The Bloomberg consensus expectatio­n is that real GDP growth slowed about 7.2% for the year as a whole. Dire as that would be, it would still be better than economic growth contractin­g as much as 8%-9% as initially feared.

Economists are hopeful that the sharp commodity price rally in the latter part of 2020 will have come to SA’s rescue. It delivered not just a boost to mining profitabil­ity, but a terms-of-trade boost to the total income of the economy, with knock-on effects on wages, spending and tax revenue.

Even so, the fourth-quarter outcome will be nowhere near the 66.1% quarter-on-quarter seasonally adjusted and annualised (q/q saa) rebound the economy staged in the third quarter, since this was largely due to statistica­l base effects.

The Bloomberg consensus is for fourth-quarter growth of 5.7% q/q saa. But BNP Paribas economist Jeff Schultz expects the figure to exceed market expectatio­ns and recently revised up his forecast for Stats SA’s Tuesday release based on the expected terms-of-trade effect. He now expects a fourthquar­ter growth rate of 9.3% q/q saa, compared with his previous forecast of just 4.0%. For 2020 as a whole, he expects real GDP to come in at -6.8% year on year compared to -7.1% previously.

Citibank economist Gina Schoeman is less bullish. She expects fourth-quarter growth of 3.9% q/q saa based on the recovery in monthly sales and production data. This includes mining and manufactur­ing, where output was up almost 40% and 35% q/q saa respective­ly, and retail sales growth, which rebounded by almost 20%. However, as there is no monthly data for the other parts of GDP, which includes personal services, there is always a wide margin of forecast error attached to the quarterly GDP release.

“I’d say that the risk to our forecast is to the upside given the better-than-expected tax revenue collection during the quarter, but not overly to the upside,” said Schoeman.

The Reserve Bank will issue fourth-quarter current account figures on Thursday. Investec economist Kamilla Kaplan expects the robust 5.9% surplus in the third quarter to have shrunk to just 0.2% of GDP, driven mainly by trade dynamics. In addition, SA’s services account deficit should continue to be underpinne­d by negligible inbound tourism, she said. The income account deficit should persist on large interest payments to foreigners.

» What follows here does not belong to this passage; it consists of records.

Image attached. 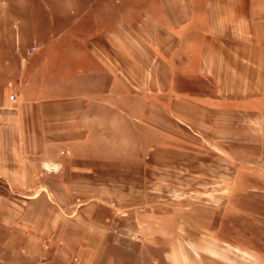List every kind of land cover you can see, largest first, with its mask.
<instances>
[{
	"label": "crops",
	"instance_id": "1",
	"mask_svg": "<svg viewBox=\"0 0 264 264\" xmlns=\"http://www.w3.org/2000/svg\"><path fill=\"white\" fill-rule=\"evenodd\" d=\"M33 53L0 66V264H108L77 191L182 188L190 125L264 238V0H94Z\"/></svg>",
	"mask_w": 264,
	"mask_h": 264
},
{
	"label": "rangeland",
	"instance_id": "2",
	"mask_svg": "<svg viewBox=\"0 0 264 264\" xmlns=\"http://www.w3.org/2000/svg\"><path fill=\"white\" fill-rule=\"evenodd\" d=\"M91 1L0 0V66L5 60L19 65L21 55L36 53L43 42L66 31L75 15H83ZM124 1L126 13L134 11L137 0ZM203 129L188 126L189 149L199 151L189 156V165L177 166L175 162L182 160L174 158L173 184L182 188L165 189L160 174L164 167L158 165L156 190H118L110 184L113 189L77 191L84 200L92 199L84 212L91 215L96 247L87 259L108 264H264L259 219L252 231L242 209L245 191H238L242 208L235 214L230 207L228 159H221L219 178L212 143L203 140ZM125 178L132 182V175ZM140 198L154 201L149 206ZM149 232L156 237H149ZM73 261H78V254Z\"/></svg>",
	"mask_w": 264,
	"mask_h": 264
},
{
	"label": "built area",
	"instance_id": "3",
	"mask_svg": "<svg viewBox=\"0 0 264 264\" xmlns=\"http://www.w3.org/2000/svg\"><path fill=\"white\" fill-rule=\"evenodd\" d=\"M36 49V47H32V50H35ZM12 97H14V96H12Z\"/></svg>",
	"mask_w": 264,
	"mask_h": 264
}]
</instances>
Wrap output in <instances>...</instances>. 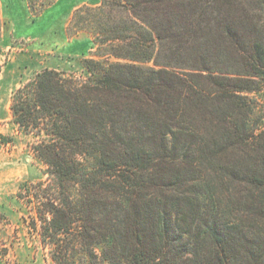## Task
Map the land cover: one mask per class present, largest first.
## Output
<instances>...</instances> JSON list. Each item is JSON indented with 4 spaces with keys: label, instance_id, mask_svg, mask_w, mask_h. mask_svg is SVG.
I'll list each match as a JSON object with an SVG mask.
<instances>
[{
    "label": "trees",
    "instance_id": "obj_1",
    "mask_svg": "<svg viewBox=\"0 0 264 264\" xmlns=\"http://www.w3.org/2000/svg\"><path fill=\"white\" fill-rule=\"evenodd\" d=\"M115 4L130 22L86 78L45 70L12 96L50 178L51 260L264 264V0Z\"/></svg>",
    "mask_w": 264,
    "mask_h": 264
},
{
    "label": "rangeland",
    "instance_id": "obj_2",
    "mask_svg": "<svg viewBox=\"0 0 264 264\" xmlns=\"http://www.w3.org/2000/svg\"><path fill=\"white\" fill-rule=\"evenodd\" d=\"M108 1L0 0V264H54L35 187L50 178L36 139L14 123L12 96L45 70L86 78L84 60L110 53L100 43L104 32L130 22L117 0ZM257 97L264 102V92Z\"/></svg>",
    "mask_w": 264,
    "mask_h": 264
}]
</instances>
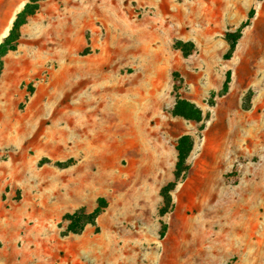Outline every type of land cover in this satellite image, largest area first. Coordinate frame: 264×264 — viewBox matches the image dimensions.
<instances>
[{
	"label": "rangeland",
	"instance_id": "1",
	"mask_svg": "<svg viewBox=\"0 0 264 264\" xmlns=\"http://www.w3.org/2000/svg\"><path fill=\"white\" fill-rule=\"evenodd\" d=\"M29 1L0 0V44ZM21 32L0 77V264H264V0H44ZM174 73L202 122L172 115Z\"/></svg>",
	"mask_w": 264,
	"mask_h": 264
},
{
	"label": "trees",
	"instance_id": "2",
	"mask_svg": "<svg viewBox=\"0 0 264 264\" xmlns=\"http://www.w3.org/2000/svg\"><path fill=\"white\" fill-rule=\"evenodd\" d=\"M44 0H30L24 7V9L19 12L15 20L13 21L12 27L8 35L3 39L0 44V77L4 70V60L5 57L10 53L17 50L19 42L22 35V27L27 24L28 20L33 17L39 10L40 3ZM248 25V24H246ZM245 25V26H246ZM230 41V52H234L236 43L241 37V32L239 31L236 35H227ZM232 38V39H231ZM231 39V40H230ZM174 48L180 50L185 57L192 54L194 50V44L191 42H184L182 40H177L174 43ZM174 92H175V102L171 109L173 116L200 123L204 119L203 110L197 106L193 101L185 98L181 94V79L178 82L179 74L174 73ZM195 141L190 135H182L178 138L176 144L177 151V161L175 164L174 180L165 185L160 192L163 199V207L160 210L162 215L167 214L172 207V192L175 190L179 182H181L186 173L189 170V158L194 149ZM236 171V169H235ZM236 182V180L234 181ZM107 207V202L104 198L98 200V206L90 213H87L84 209L76 210L73 213H67L63 217V222H67V227L65 230V235L68 234H81L88 225H95L96 220L102 214L104 209Z\"/></svg>",
	"mask_w": 264,
	"mask_h": 264
},
{
	"label": "bare ground",
	"instance_id": "3",
	"mask_svg": "<svg viewBox=\"0 0 264 264\" xmlns=\"http://www.w3.org/2000/svg\"><path fill=\"white\" fill-rule=\"evenodd\" d=\"M95 125H97V124H95ZM98 126H100V125H98Z\"/></svg>",
	"mask_w": 264,
	"mask_h": 264
}]
</instances>
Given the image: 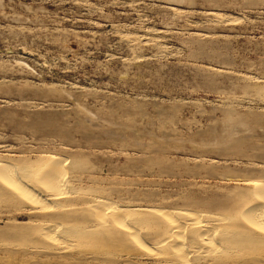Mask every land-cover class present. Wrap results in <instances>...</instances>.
<instances>
[{"label":"rangeland","instance_id":"1","mask_svg":"<svg viewBox=\"0 0 264 264\" xmlns=\"http://www.w3.org/2000/svg\"><path fill=\"white\" fill-rule=\"evenodd\" d=\"M0 165V264H264V0H0Z\"/></svg>","mask_w":264,"mask_h":264},{"label":"bare ground","instance_id":"2","mask_svg":"<svg viewBox=\"0 0 264 264\" xmlns=\"http://www.w3.org/2000/svg\"><path fill=\"white\" fill-rule=\"evenodd\" d=\"M48 162H49L48 164L47 163H45L46 165L44 164V166H46V168H45L44 171H42V173L40 175V178L39 179H36V181H35V178H34L33 181L38 182L40 184V186L43 188L44 191H46V192L50 193L51 195H54L55 196V194L58 192L57 190H59V187L61 188V184L64 181V176L62 174L61 161L60 160H57V159H51ZM37 173H39V172H37ZM37 176L39 177V174H37ZM19 178H20V176H19V173L18 172L13 171L12 168L5 167V166L0 165V186L2 185L3 190H4V187H5L6 189L10 190V192H13V193H15L17 195H21V196L25 197L29 203L36 204L37 199L35 198V196L33 194H36V192H38L37 191L38 189H35L36 187L35 188L33 187L35 192L32 193V192L28 191L27 189L24 188V186H21L20 185L21 183L19 184V182H20L19 181ZM20 180H21V178H20ZM28 181H32V178L28 179ZM38 183H37V185H38ZM33 185H35V184H33ZM40 186L39 187L37 186V187L40 188ZM252 186L255 188V194L253 195V198H252L253 200L250 203L249 208L247 207L248 208L246 210V213L247 214H245L246 215L245 218H248L249 222L248 223H245V221L244 220L243 221H244L245 224H247V227L249 226V229L252 232L256 230L257 232H261V233L263 232L264 233V185L257 184V183H252L251 187ZM245 207H246V205H245ZM108 210H111V209L108 208ZM115 212H116L115 213L116 214L115 215V219L117 220L119 218V216L122 215V214L119 211H117V210H115ZM126 213L128 214L129 212H126ZM143 213H145V215L147 217L155 218V220H156V218H158L159 220L161 218L162 219L168 218V220H169L170 219V216H173L171 213L169 214L167 212H158V211H155V210H145L144 212H142V214ZM110 214H113V211ZM178 214L180 215L179 217H181V216H183V217H189L188 215H185L184 213H181V214L178 213ZM162 219H161V221H162ZM243 219H244V216H243ZM183 220H185V218ZM114 222H115V220H114ZM165 222H167V221H165ZM170 222H171V224H170L171 231L172 232L174 231V232H177L178 233L177 230H181L180 229V226L181 225L175 224L176 223L175 221H170ZM167 223L169 224V222H167ZM172 238H174V236ZM179 238L181 239V236ZM174 239H172L173 242L171 241V243H174ZM167 240H166V242H167ZM176 240L178 242V239L177 238H176ZM176 240H175V242H176ZM168 244H169V242H168ZM163 245H164V243H163ZM177 248H178V246H177Z\"/></svg>","mask_w":264,"mask_h":264}]
</instances>
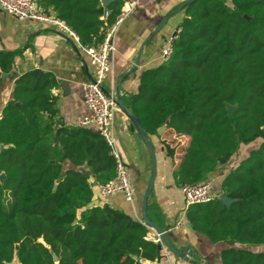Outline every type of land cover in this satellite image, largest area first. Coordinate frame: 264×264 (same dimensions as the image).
<instances>
[{"label": "trees", "instance_id": "trees-1", "mask_svg": "<svg viewBox=\"0 0 264 264\" xmlns=\"http://www.w3.org/2000/svg\"><path fill=\"white\" fill-rule=\"evenodd\" d=\"M38 2L56 12L83 47L103 42L124 4ZM15 57L0 52V89ZM58 87L53 74L30 70L17 78L3 109L0 264L157 262L159 244L146 240L142 222L109 204L92 205L97 187L115 178L117 160L94 127L60 122L52 92ZM130 104L149 140L165 125L190 138L175 172L181 189L208 181L243 147L261 141L223 181V196L234 202L193 205L185 219L214 244L264 247V0L190 4L171 58L145 72ZM228 106L237 107L233 116ZM165 146L174 158L176 148ZM221 261L264 264V251L231 247Z\"/></svg>", "mask_w": 264, "mask_h": 264}, {"label": "crops", "instance_id": "crops-1", "mask_svg": "<svg viewBox=\"0 0 264 264\" xmlns=\"http://www.w3.org/2000/svg\"><path fill=\"white\" fill-rule=\"evenodd\" d=\"M187 1L189 0H142L135 14L122 22L114 40L116 47L114 70L105 82L109 89L114 86L116 91L119 77L131 69L144 43L169 14ZM184 18L185 11L168 21L145 47L138 71L122 83L123 104L130 114H132L130 101L138 95L143 75L148 69L162 64L161 57L167 41L180 29ZM0 52L16 53L13 70L4 78L0 89V110H3L12 99L17 78L30 70L39 69L53 74L59 82V87L52 92L58 97V118L63 125H76L79 115L88 114L84 85L93 76L94 67L91 66L87 55L65 35L44 24L19 20L0 10ZM62 83H66L65 87ZM114 127L117 150L129 169L136 194L135 201L133 204L128 203L122 195L103 200L97 188L92 205L109 204L112 208L122 210L143 223L142 202L152 175L151 155L136 128L120 108L116 113ZM150 140L156 150L158 173L156 188L148 202V216L168 233L175 247L178 249L189 247L193 251V254L188 255L189 261H185L172 255L167 247L163 246L161 264H222L221 255L225 250L231 247L250 250L251 247L239 244L234 246L226 242L214 244L198 232L193 233L187 229L186 204L175 179V172L180 158L189 146L190 138L177 135L166 126L163 135L152 136ZM164 143L176 148L174 158L168 157ZM244 148L246 147L241 149V154ZM247 155L244 157L236 155L229 164L219 167L210 175L212 185L219 186V194L214 193L216 198L224 197L222 187L224 179ZM65 166L66 169L72 167L69 162ZM181 221L183 227H177ZM146 264L154 263L147 261Z\"/></svg>", "mask_w": 264, "mask_h": 264}, {"label": "built area", "instance_id": "built-area-1", "mask_svg": "<svg viewBox=\"0 0 264 264\" xmlns=\"http://www.w3.org/2000/svg\"><path fill=\"white\" fill-rule=\"evenodd\" d=\"M141 1H124L120 15L117 17L115 23L108 27L103 42L95 46L83 47L79 36L66 22L60 19L53 11L43 8L38 0H0V10L3 12L19 20L38 22L54 29L70 39L89 58L91 66L94 67V74L84 85L85 105L88 114L79 115L76 119V124L82 127H94L104 137L117 160L115 178L109 183L97 187L100 198L109 200L117 195H122L126 202L131 204L135 201V189L132 185L129 169L118 153L115 137L114 126L118 110L116 91L114 86L106 90L104 84L107 77L114 70L116 54L114 40L118 28L126 18L135 14ZM109 15L110 11L106 10L101 19L106 21ZM179 33L180 29L167 41L166 48L161 57L162 64L171 58L173 45ZM3 118V110H0V123L3 121ZM181 191L186 204V212L193 205L207 204L216 198L211 180L198 185H186ZM177 227H183V221L178 222ZM147 229L149 233L146 240L164 246L161 236L154 233L149 227Z\"/></svg>", "mask_w": 264, "mask_h": 264}, {"label": "water", "instance_id": "water-1", "mask_svg": "<svg viewBox=\"0 0 264 264\" xmlns=\"http://www.w3.org/2000/svg\"><path fill=\"white\" fill-rule=\"evenodd\" d=\"M100 1H101V4L104 8H108L112 3L116 2L117 0H108L106 3H104L102 0H100ZM195 1L196 0L187 1L184 5H182L180 8H178L177 10H175L174 12L169 14L162 21L161 25L156 29V31L153 33V35L144 43V45L140 49V51L137 55V58H136L134 64L132 65L131 69H129V71H127L126 73H124L123 75H121L119 77L118 82H117V89H116L118 108H120L121 111L130 119L132 125L136 128L137 133L139 134V136L141 137V139L145 143L146 147L148 148L150 155H151V159H152V175H151V178L149 180L147 189H146L144 197H143V202H142L143 224L146 228L149 227L152 231H154V233H157L161 236V239L163 241L164 246L167 247V249L171 252L172 255H174L175 257H177L181 260H185V261H189L188 255L193 254V251H191V249L189 247L186 249H178L177 247H175V245L172 243L168 233L166 231H164L159 225H157L156 223L151 221L149 216H148V202H149V198H150V196L154 190L155 181H156L157 173H158L157 172L158 166H157L156 150H155L152 142L149 140V138L145 134V131L143 130L141 123L138 120V118L135 115L130 114L126 110V108L123 104L122 96H121V87H122V83L125 80H127L129 77L133 76L138 71V68H139L140 62H141V58H142V54L144 52L145 47L163 29V27L168 23V21L170 19H172L175 16L184 12L186 10V8ZM1 77H2V74L0 72V78ZM62 85L65 87L66 83H62ZM17 106L20 107V105H17ZM236 110H237L236 106H228V108H227L228 116H233L235 114ZM166 126H168V125H165L164 127L159 129L158 135H163ZM5 179H6L5 174L0 175V181L1 182H4ZM95 186H97V185H95ZM222 201H223L224 205H227V206L231 205L234 202L233 200H231L227 196L223 197ZM186 227L188 230L195 233V230L193 229V227L190 224H187ZM162 249H163V245L159 244L158 245V261H157L158 264H161V262L163 260V256L161 255ZM55 260L58 261L57 257H55Z\"/></svg>", "mask_w": 264, "mask_h": 264}, {"label": "rangeland", "instance_id": "rangeland-1", "mask_svg": "<svg viewBox=\"0 0 264 264\" xmlns=\"http://www.w3.org/2000/svg\"><path fill=\"white\" fill-rule=\"evenodd\" d=\"M227 2H228V4H230V0H227ZM104 87H105L106 90L109 89V87L107 86V84H104ZM260 143H261V141H258L256 144H253V145H250V146H246V148H244V149L242 150V154L239 152L240 156H241V157H244V155H247L248 152L250 153L251 150L257 148L258 145H259ZM247 151H248V152H247ZM245 152H247V153H246V154H243V153H245ZM249 153H248V155H249ZM239 154H238V155H239ZM156 184H157V179H156V181H155V187H154V189L156 188ZM132 185H133V184H132ZM133 187H134V186H133ZM213 192H214V193L217 192V194H219V186H217V185L214 186V185H213ZM151 198H152V197H151ZM250 247H251L250 250H252V251H254V252L264 251V247H252V246H248V248H250ZM11 264H20V263H19V261H18L17 259H15V260L13 261V263H11Z\"/></svg>", "mask_w": 264, "mask_h": 264}, {"label": "bare ground", "instance_id": "bare-ground-1", "mask_svg": "<svg viewBox=\"0 0 264 264\" xmlns=\"http://www.w3.org/2000/svg\"><path fill=\"white\" fill-rule=\"evenodd\" d=\"M104 1V3H106L108 0H103Z\"/></svg>", "mask_w": 264, "mask_h": 264}]
</instances>
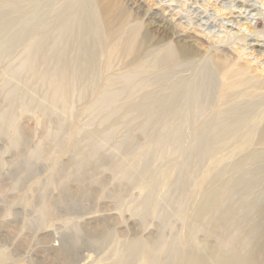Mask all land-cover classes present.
I'll use <instances>...</instances> for the list:
<instances>
[{"label":"rangeland","instance_id":"rangeland-1","mask_svg":"<svg viewBox=\"0 0 264 264\" xmlns=\"http://www.w3.org/2000/svg\"><path fill=\"white\" fill-rule=\"evenodd\" d=\"M84 1L94 12L96 78L87 96L77 85L53 95L41 73L58 65L32 27ZM4 12L16 23L0 30V264H173L185 248L209 259L207 248L225 245L222 227L195 216L222 174L213 188L245 178L244 198L230 201L239 215L232 239H242L246 220L264 227V143L252 139L261 126L211 156L201 135L224 105L217 91L207 93L193 127L164 119L156 105L149 117L134 108L168 97L170 87L188 92L210 62L249 66L264 81V0H6L0 22ZM119 27L139 31L134 52L113 56ZM171 48L187 50L165 65ZM31 53L41 65L29 69ZM241 89L234 105L262 102L263 112L264 89Z\"/></svg>","mask_w":264,"mask_h":264},{"label":"bare ground","instance_id":"bare-ground-1","mask_svg":"<svg viewBox=\"0 0 264 264\" xmlns=\"http://www.w3.org/2000/svg\"><path fill=\"white\" fill-rule=\"evenodd\" d=\"M31 1L34 2L35 0ZM0 2H6V0H0ZM87 3V1H84L81 4L70 5V7L63 10H57L53 20L40 22L32 27V30H35L34 37L38 39V47L42 51L44 50L47 58L53 59L58 65L53 71L46 68L41 73L42 80L40 79V82L51 84L54 87V92H56L53 95L58 93V95L61 93L71 94L73 90L76 91L74 88L77 85L78 89L87 96L89 90V88L87 89V82L96 78L92 71L94 64L93 51L95 50L96 52L98 50L93 37L96 25L94 24V12L92 8L90 10L87 7ZM5 18L6 13L2 14L0 30H8L16 23L14 20L9 21L5 20ZM236 19L240 18L236 17ZM123 30L127 29H124V27L115 29L114 41L116 49L111 53L113 56L118 55L121 51L132 53L135 50L138 27H132L129 29L132 31H128L127 34ZM33 44L35 46V43ZM186 50V48H183V50L178 48L175 52L172 48L171 50L167 49L163 63L165 65L177 64L179 60L184 59L183 54H185L184 51ZM36 65L40 66L41 64L34 53L27 54L26 66L30 69L31 66L35 67ZM33 69L35 70V68ZM202 71V76L198 74L200 77L196 78V81L193 82V88H189L188 92L184 90L177 91V86L170 87L171 94L168 97H155L150 105H135L134 108L138 109L143 116L149 117L153 108L152 105H156L164 119L174 120L181 117L178 123L183 126L189 125L193 127L198 124L197 119L203 113L201 108L207 106L204 105V103L207 104L205 96L209 91H217L216 94H219L218 102L224 105L213 112L208 126L205 127V132L201 135V140L203 139L206 146L207 155L215 156L222 147H226L232 142L238 143L241 138H245L241 131L249 128L252 130L253 127L260 128L261 126L262 130L258 136H253L252 139L258 138L259 141L264 143V111L260 110L262 102L250 104L248 107L237 106L233 102V97H239L245 93L241 89L243 86L247 85L254 90H263L264 81L256 83L251 73L253 70L245 65H238L231 70L225 62L221 64L210 62ZM31 74H34V71ZM219 77L222 78L223 86L226 83L222 91H220L219 85L217 86ZM188 87H190L189 83ZM186 96H188L187 105L184 104L185 102L182 104ZM54 97L52 96V98ZM236 99L238 100V98ZM109 101L110 99H108V103ZM185 108L189 111L186 114V116L189 115L188 122H186L184 115L186 112ZM253 142L252 140L249 143ZM202 154L197 153L196 156L201 155L202 158L205 156H202ZM222 177L223 174L215 176L209 183L212 187L210 189L211 197L201 204L195 220L204 223L208 221L209 224L213 225V228L220 230L222 227L220 240L225 243L224 248L220 247V250L207 248L209 259H206V256H202L197 249L185 248L184 252H180L171 258L170 262H173V264H209L210 260H213L216 264H264V243L262 242L264 239V227L259 221L246 220L242 222L241 229L245 233L242 239L234 241L231 236L232 231L236 229L233 222L239 220V215L236 204H231L230 201L235 194L238 199L241 196L239 203L244 198L245 191L241 189L242 184L245 183V178L240 177L235 183L224 180L217 188H213L218 184L217 182L221 179L223 180ZM228 203H230V210L227 212L222 211L221 205L224 206ZM253 231H256L255 235ZM253 238H259L257 239L258 243L261 244L259 250L256 249V245H253Z\"/></svg>","mask_w":264,"mask_h":264}]
</instances>
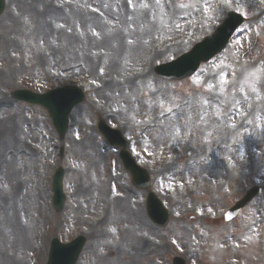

Schultz is expecting a current account surplus of 4.5% of GDP thanks to surging industrial metal prices, which he says are likely to drive the trade surplus to a near-record high, possibly in excess of 8.5% of GDP. “It’s not just export prices that are rising,” explains Schultz. “We [also] expect the import bill to pick up momentum in the first quarter on the back of higher oil and agricultur­e product prices.”

On the other hand, Schultz also expects a widening of the income account deficit as dividend receipts have dwindled.

Mining and manufactur­ing production updates for January will be released by Stats SA on Thursday, and are likely to reflect the economy’s weak start to the year.

Investec expects mining production to have contracted by -0.8% year on year after a 0.1% year-on-year lift in December, while manufactur­ing production likely moderated to 0.9% year on year in January from 1.8% year on year in December.